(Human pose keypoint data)
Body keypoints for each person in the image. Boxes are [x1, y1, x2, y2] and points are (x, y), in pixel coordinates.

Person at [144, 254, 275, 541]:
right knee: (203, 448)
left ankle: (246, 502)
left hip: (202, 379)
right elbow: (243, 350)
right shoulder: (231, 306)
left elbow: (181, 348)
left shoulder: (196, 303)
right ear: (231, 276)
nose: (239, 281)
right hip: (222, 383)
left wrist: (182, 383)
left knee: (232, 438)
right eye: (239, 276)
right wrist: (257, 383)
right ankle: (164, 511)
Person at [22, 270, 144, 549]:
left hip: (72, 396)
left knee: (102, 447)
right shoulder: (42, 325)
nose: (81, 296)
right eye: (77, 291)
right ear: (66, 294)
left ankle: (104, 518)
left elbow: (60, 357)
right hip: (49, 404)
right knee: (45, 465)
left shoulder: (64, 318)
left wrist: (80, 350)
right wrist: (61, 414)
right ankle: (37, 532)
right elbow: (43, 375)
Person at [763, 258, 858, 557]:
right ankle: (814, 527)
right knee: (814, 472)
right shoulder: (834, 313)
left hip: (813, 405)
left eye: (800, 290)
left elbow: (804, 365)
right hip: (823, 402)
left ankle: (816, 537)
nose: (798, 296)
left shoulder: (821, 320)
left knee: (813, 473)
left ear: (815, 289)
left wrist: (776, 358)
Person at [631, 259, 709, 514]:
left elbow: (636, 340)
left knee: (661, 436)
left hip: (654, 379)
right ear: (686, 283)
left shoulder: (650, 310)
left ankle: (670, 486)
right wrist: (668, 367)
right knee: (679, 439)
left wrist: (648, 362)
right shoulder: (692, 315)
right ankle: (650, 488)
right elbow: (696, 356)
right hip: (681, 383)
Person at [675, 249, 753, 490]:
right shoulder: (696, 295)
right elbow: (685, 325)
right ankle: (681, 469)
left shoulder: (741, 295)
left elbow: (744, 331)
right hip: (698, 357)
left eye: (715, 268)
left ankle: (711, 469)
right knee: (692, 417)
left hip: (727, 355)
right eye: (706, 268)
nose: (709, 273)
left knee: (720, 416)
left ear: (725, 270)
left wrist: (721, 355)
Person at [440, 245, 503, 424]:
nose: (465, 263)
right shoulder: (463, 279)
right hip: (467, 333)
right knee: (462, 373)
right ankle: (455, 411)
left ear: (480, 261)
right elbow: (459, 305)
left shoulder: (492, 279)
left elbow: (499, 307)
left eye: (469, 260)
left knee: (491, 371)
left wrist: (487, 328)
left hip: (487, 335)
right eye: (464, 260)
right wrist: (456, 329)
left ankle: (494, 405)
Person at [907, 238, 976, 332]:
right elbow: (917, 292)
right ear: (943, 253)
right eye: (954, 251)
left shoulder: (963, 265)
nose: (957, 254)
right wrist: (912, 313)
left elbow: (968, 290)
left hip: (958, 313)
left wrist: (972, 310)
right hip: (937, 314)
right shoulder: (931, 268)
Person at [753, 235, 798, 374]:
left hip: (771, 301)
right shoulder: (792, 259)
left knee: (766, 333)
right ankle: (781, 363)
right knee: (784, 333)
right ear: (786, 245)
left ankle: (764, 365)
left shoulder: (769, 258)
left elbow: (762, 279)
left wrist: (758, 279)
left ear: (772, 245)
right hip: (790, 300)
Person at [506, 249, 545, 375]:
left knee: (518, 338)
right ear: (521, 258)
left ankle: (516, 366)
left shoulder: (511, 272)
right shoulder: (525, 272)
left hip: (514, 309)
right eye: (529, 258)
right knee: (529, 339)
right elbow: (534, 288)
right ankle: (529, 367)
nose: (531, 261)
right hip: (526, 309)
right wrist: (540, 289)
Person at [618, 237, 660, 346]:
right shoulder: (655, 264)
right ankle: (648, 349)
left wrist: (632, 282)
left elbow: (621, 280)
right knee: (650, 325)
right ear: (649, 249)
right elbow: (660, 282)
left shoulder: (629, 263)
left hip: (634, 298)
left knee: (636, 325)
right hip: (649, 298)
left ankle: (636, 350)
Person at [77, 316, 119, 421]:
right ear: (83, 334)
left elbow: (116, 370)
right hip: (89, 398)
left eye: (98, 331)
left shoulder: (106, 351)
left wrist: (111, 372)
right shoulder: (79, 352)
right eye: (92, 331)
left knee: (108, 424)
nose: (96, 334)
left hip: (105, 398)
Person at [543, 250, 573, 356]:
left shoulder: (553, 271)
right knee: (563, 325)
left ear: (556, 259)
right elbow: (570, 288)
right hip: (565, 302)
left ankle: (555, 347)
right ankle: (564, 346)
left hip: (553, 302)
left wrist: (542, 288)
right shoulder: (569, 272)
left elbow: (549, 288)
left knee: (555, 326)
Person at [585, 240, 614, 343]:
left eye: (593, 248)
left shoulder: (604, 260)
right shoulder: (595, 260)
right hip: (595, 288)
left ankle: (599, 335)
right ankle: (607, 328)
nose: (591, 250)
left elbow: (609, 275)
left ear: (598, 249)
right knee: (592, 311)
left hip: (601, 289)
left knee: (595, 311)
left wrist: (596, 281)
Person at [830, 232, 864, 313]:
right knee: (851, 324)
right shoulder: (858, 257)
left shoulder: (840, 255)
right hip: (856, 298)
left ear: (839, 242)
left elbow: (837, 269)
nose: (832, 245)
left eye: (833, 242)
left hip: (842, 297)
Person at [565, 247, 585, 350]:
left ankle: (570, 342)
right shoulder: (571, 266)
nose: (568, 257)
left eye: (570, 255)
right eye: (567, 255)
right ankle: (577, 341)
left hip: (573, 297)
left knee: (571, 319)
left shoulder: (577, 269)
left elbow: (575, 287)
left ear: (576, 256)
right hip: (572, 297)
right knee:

— What the exercise asks —
Of all the entries above, retype exactly the lines from the line with "left hip: (72, 396)" to the line with "right knee: (784, 333)", both included, and no others.

— Exercise result —
left hip: (72, 396)
left knee: (102, 447)
right shoulder: (42, 325)
nose: (81, 296)
right eye: (77, 291)
right ear: (66, 294)
left ankle: (104, 518)
left elbow: (60, 357)
right hip: (49, 404)
right knee: (45, 465)
left shoulder: (64, 318)
left wrist: (80, 350)
right wrist: (61, 414)
right ankle: (37, 532)
right elbow: (43, 375)
Person at [763, 258, 858, 557]:
right ankle: (814, 527)
right knee: (814, 472)
right shoulder: (834, 313)
left hip: (813, 405)
left eye: (800, 290)
left elbow: (804, 365)
right hip: (823, 402)
left ankle: (816, 537)
nose: (798, 296)
left shoulder: (821, 320)
left knee: (813, 473)
left ear: (815, 289)
left wrist: (776, 358)
Person at [631, 259, 709, 514]:
left elbow: (636, 340)
left knee: (661, 436)
left hip: (654, 379)
right ear: (686, 283)
left shoulder: (650, 310)
left ankle: (670, 486)
right wrist: (668, 367)
right knee: (679, 439)
left wrist: (648, 362)
right shoulder: (692, 315)
right ankle: (650, 488)
right elbow: (696, 356)
right hip: (681, 383)
Person at [675, 249, 753, 490]:
right shoulder: (696, 295)
right elbow: (685, 325)
right ankle: (681, 469)
left shoulder: (741, 295)
left elbow: (744, 331)
right hip: (698, 357)
left eye: (715, 268)
left ankle: (711, 469)
right knee: (692, 417)
left hip: (727, 355)
right eye: (706, 268)
nose: (709, 273)
left knee: (720, 416)
left ear: (725, 270)
left wrist: (721, 355)
Person at [440, 245, 503, 424]:
nose: (465, 263)
right shoulder: (463, 279)
right hip: (467, 333)
right knee: (462, 373)
right ankle: (455, 411)
left ear: (480, 261)
right elbow: (459, 305)
left shoulder: (492, 279)
left elbow: (499, 307)
left eye: (469, 260)
left knee: (491, 371)
left wrist: (487, 328)
left hip: (487, 335)
right eye: (464, 260)
right wrist: (456, 329)
left ankle: (494, 405)
Person at [907, 238, 976, 332]:
right elbow: (917, 292)
right ear: (943, 253)
right eye: (954, 251)
left shoulder: (963, 265)
nose: (957, 254)
right wrist: (912, 313)
left elbow: (968, 290)
left hip: (958, 313)
left wrist: (972, 310)
right hip: (937, 314)
right shoulder: (931, 268)
Person at [753, 235, 798, 374]:
left hip: (771, 301)
right shoulder: (792, 259)
left knee: (766, 333)
right ankle: (781, 363)
right knee: (784, 333)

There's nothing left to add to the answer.